The IN-CITU exhibition presents photography created by older passengers living with dementia as they used public transport to travel around Greater Manchester in the UK.
The photographs feature data poetry, also created by the passengers, based on transcripts of their conversations as they travelled. These words have been rearranged to convey some of the motivations and meanings behind each image.
The exhibition aims to prompt audiences to reflect on the ways in which public transport can shape perspectives and experiences of ageing and dementia in our changing towns and cities.
The passengers’ images and poems speak to themes of technology, disability, development, infrastructure, inequality, social transformation, division and community. They reveal the importance of public transport as a medium through which people engage with and sometimes disengage from the world around them, for better and for worse.
Changing perspectives
People with dementia have historically often been dismissed as having little valuable insight into their own lives. Work like IN-CITU is intended to dispel such stereotypes by disproving them.

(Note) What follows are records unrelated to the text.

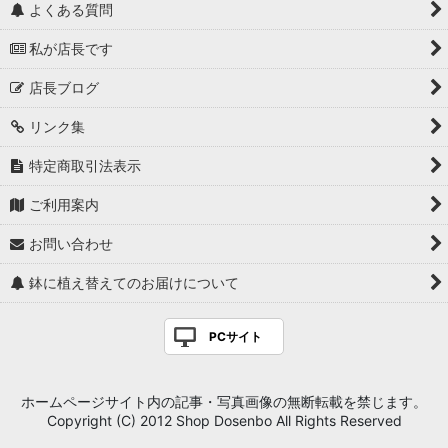
よくある質問
私が店長です
店長ブログ
リンク集
特定商取引法表示
ご利用案内
お問い合わせ
鉢に植え替えてのお届けについて
PCサイト
ホームページサイト内の記事・写真画像の無断転載を禁じます。
Copyright (C) 2012 Shop Dosenbo All Rights Reserved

With the right support, people living with dementia can creatively share their own stories and powerfully communicate things that are important to them.
This work can help to focus our attention on some of the challenges that people with dementia can face in daily life, especially regarding things such as public transport that many of us often take for granted.
IN-CITU is on display at Brunel Square, central Bath, from Wednesday 11 to Tuesday 24 June 2025.